Records contained in a dataset:

────────────────────

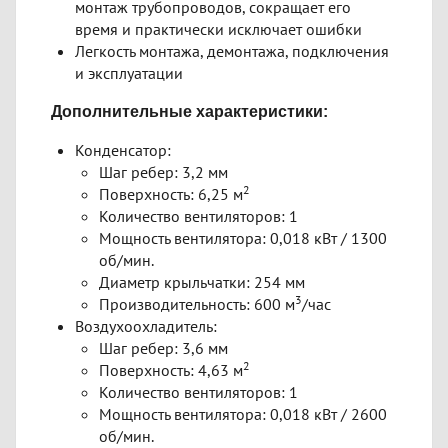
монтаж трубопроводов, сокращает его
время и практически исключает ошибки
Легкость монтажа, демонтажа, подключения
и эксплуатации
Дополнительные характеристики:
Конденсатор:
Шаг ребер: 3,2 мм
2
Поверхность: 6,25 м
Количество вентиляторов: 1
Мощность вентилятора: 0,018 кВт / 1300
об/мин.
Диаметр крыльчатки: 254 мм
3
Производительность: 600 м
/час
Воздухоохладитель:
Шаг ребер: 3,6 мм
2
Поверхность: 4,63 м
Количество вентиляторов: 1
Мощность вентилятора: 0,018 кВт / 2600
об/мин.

────────────────────

WORK ITEM:
The output should consist only of the lines from the one with "Поверхность: 4,63 м" through the final line of the records above, exactly.

EXPECTED ANSWER:
Поверхность: 4,63 м
Количество вентиляторов: 1
Мощность вентилятора: 0,018 кВт / 2600
об/мин.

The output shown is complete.